Please go line by line and repeat the data below exactly, with no images.

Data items
Segment Open

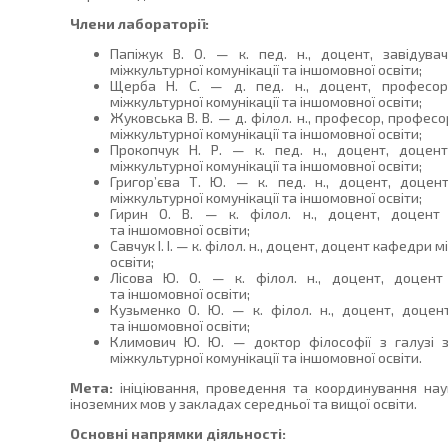
Члени лабораторії:
Папіжук В. О. — к. пед. н., доцент, завідув
міжкультурної комунікації та іншомовної освіти;
Щерба Н. С. — д. пед. н., доцент, професо
міжкультурної комунікації та іншомовної освіти;
Жуковська В. В. — д. філол. н., професор, профес
міжкультурної комунікації та іншомовної освіти;
Прокопчук Н. Р. — к. пед. н., доцент, доцен
міжкультурної комунікації та іншомовної освіти;
Григор’єва Т. Ю. — к. пед. н., доцент, доце
міжкультурної комунікації та іншомовної освіти;
Гирин О. В. — к. філол. н., доцент, доцент 
та іншомовної освіти;
Савчук І. І. — к. філол. н., доцент, доцент кафедри 
освіти;
Лісова Ю. О. — к. філол. н., доцент, доцент 
та іншомовної освіти;
Кузьменко О. Ю. — к. філол. н., доцент, доцен
та іншомовної освіти;
Климович Ю. Ю. — доктор філософії з галузі з
міжкультурної комунікації та іншомовної освіти.
Мета:
ініціювання, проведення та координування нау
іноземних мов у закладах середньої та вищої освіти.
Основні напрямки діяльності:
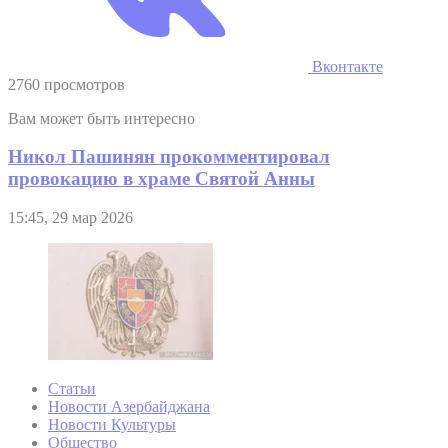
Вконтакте
2760 просмотров
Вам может быть интересно
Никол Пашинян прокомментировал
провокацию в храме Святой Анны
15:45, 29 мар 2026
Статьи
Новости Азербайджана
Новости Культуры
Общество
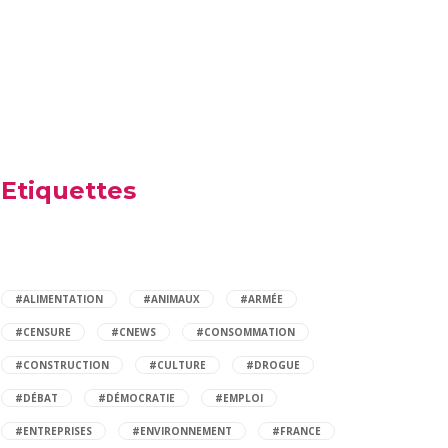
Etiquettes
#ALIMENTATION
#ANIMAUX
#ARMÉE
#CENSURE
#CNEWS
#CONSOMMATION
#CONSTRUCTION
#CULTURE
#DROGUE
#DÉBAT
#DÉMOCRATIE
#EMPLOI
#ENTREPRISES
#ENVIRONNEMENT
#FRANCE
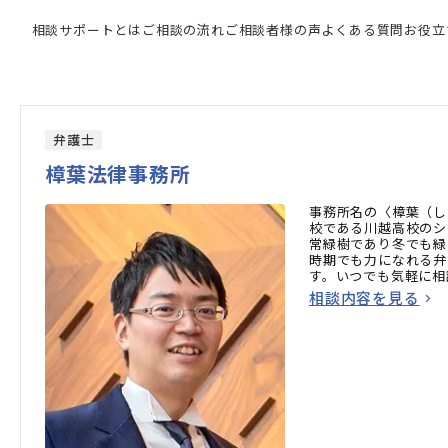
相談サポートとは
ご相談の流れ
ご相談者様の声
よくある質問
お役立
弁護士
樟葉法律事務所
事務所名の〈樟葉（し
校である川越高校のシ
常緑樹であり冬でも緑
時期でも力になれる弁
す。いつでも気軽に相
気軽にご連絡ください
相談内容を見る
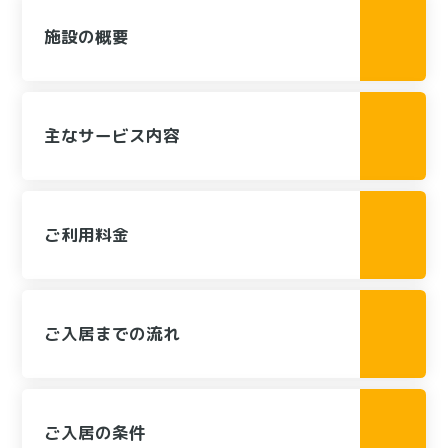
施設の概要
主なサービス内容
ご利用料金
ご入居までの流れ
ご入居の条件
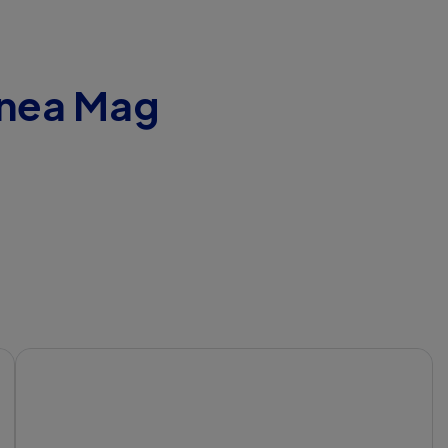
linea Mag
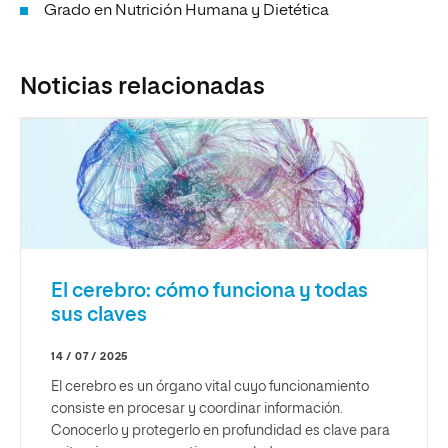
Grado en Nutrición Humana y Dietética
Noticias relacionadas
El cerebro: cómo funciona y todas
sus claves
14 / 07 / 2025
El cerebro es un órgano vital cuyo funcionamiento
consiste en procesar y coordinar información.
Conocerlo y protegerlo en profundidad es clave para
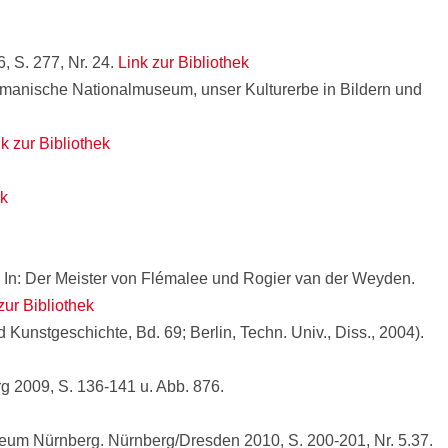
, S. 277, Nr. 24.
Link zur Bibliothek
rmanische Nationalmuseum, unser Kulturerbe in Bildern und
k zur Bibliothek
ek
 In: Der Meister von Flémalee und Rogier van der Weyden.
zur Bibliothek
 Kunstgeschichte, Bd. 69; Berlin, Techn. Univ., Diss., 2004).
rg 2009, S. 136-141 u. Abb. 876.
seum Nürnberg. Nürnberg/Dresden 2010, S. 200-201, Nr. 5.37.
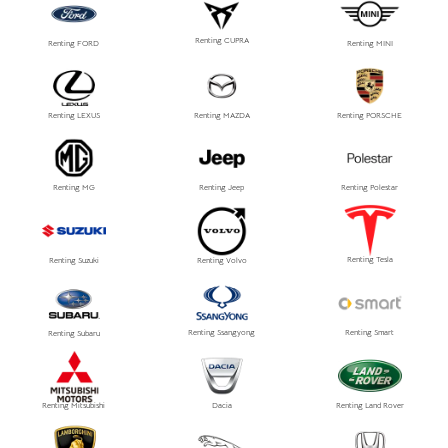
Renting CUPRA
Renting FORD
Renting MINI
Renting LEXUS
Renting MAZDA
Renting PORSCHE
Renting MG
Renting Jeep
Renting Polestar
Renting Tesla
Renting Suzuki
Renting Volvo
Renting Ssangyong
Renting Smart
Renting Subaru
Renting Mitsubishi
Dacia
Renting Land Rover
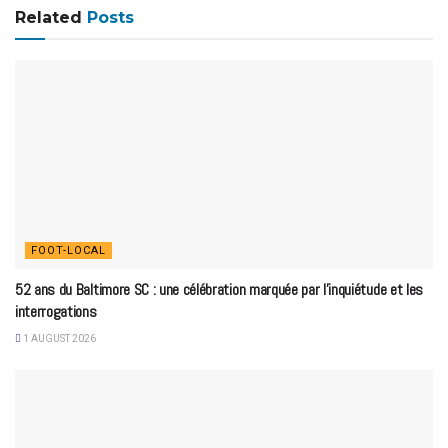
Related
Posts
FOOT-LOCAL
52 ans du Baltimore SC : une célébration marquée par l’inquiétude et les
interrogations
1 AUGUST 2026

Segment Closed

▸ **RESPONSE**:
Члени лабораторії:
Папіжук В. О. — к. пед. н., доцент, завідув
міжкультурної комунікації та іншомовної освіти;
Щерба Н. С. — д. пед. н., доцент, професо
міжкультурної комунікації та іншомовної освіти;
Жуковська В. В. — д. філол. н., професор, профес
міжкультурної комунікації та іншомовної освіти;
Прокопчук Н. Р. — к. пед. н., доцент, доцен
міжкультурної комунікації та іншомовної освіти;
Григор’єва Т. Ю. — к. пед. н., доцент, доце
міжкультурної комунікації та іншомовної освіти;
Гирин О. В. — к. філол. н., доцент, доцент 
та іншомовної освіти;
Савчук І. І. — к. філол. н., доцент, доцент кафедри 
освіти;
Лісова Ю. О. — к. філол. н., доцент, доцент 
та іншомовної освіти;
Кузьменко О. Ю. — к. філол. н., доцент, доцен
та іншомовної освіти;
Климович Ю. Ю. — доктор філософії з галузі з
міжкультурної комунікації та іншомовної освіти.
Мета:
ініціювання, проведення та координування нау
іноземних мов у закладах середньої та вищої освіти.
Основні напрямки діяльності:
Вконтакте
2760 просмотров
Вам может быть интересно
Никол Пашинян прокомментировал
провокацию в храме Святой Анны
15:45, 29 мар 2026
Статьи
Новости Азербайджана
Новости Культуры
Общество
Etiquettes
#ALIMENTATION
#ANIMAUX
#ARMÉE
#CENSURE
#CNEWS
#CONSOMMATION
#CONSTRUCTION
#CULTURE
#DROGUE
#DÉBAT
#DÉMOCRATIE
#EMPLOI
#ENTREPRISES
#ENVIRONNEMENT
#FRANCE
相談サポートとは
ご相談の流れ
ご相談者様の声
よくある質問
お役立
弁護士
樟葉法律事務所
事務所名の〈樟葉（し
校である川越高校のシ
常緑樹であり冬でも緑
時期でも力になれる弁
す。いつでも気軽に相
気軽にご連絡ください
相談内容を見る
施設の概要
主なサービス内容
ご利用料金
ご入居までの流れ
ご入居の条件
linea Mag
Grado en Nutrición Humana y Dietética
Noticias relacionadas
El cerebro: cómo funciona y todas
sus claves
14 / 07 / 2025
El cerebro es un órgano vital cuyo funcionamiento
consiste en procesar y coordinar información.
Conocerlo y protegerlo en profundidad es clave para
, S. 277, Nr. 24.
Link zur Bibliothek
rmanische Nationalmuseum, unser Kulturerbe in Bildern und
k zur Bibliothek
ek
 In: Der Meister von Flémalee und Rogier van der Weyden.
zur Bibliothek
 Kunstgeschichte, Bd. 69; Berlin, Techn. Univ., Diss., 2004).
rg 2009, S. 136-141 u. Abb. 876.
seum Nürnberg. Nürnberg/Dresden 2010, S. 200-201, Nr. 5.37.
Renting CUPRA
Renting FORD
Renting MINI
Renting LEXUS
Renting MAZDA
Renting PORSCHE
Renting MG
Renting Jeep
Renting Polestar
Renting Tesla
Renting Suzuki
Renting Volvo
Renting Ssangyong
Renting Smart
Renting Subaru
Renting Mitsubishi
Dacia
Renting Land Rover
Related
Posts
FOOT-LOCAL
52 ans du Baltimore SC : une célébration marquée par l’inquiétude et les
interrogations
1 AUGUST 2026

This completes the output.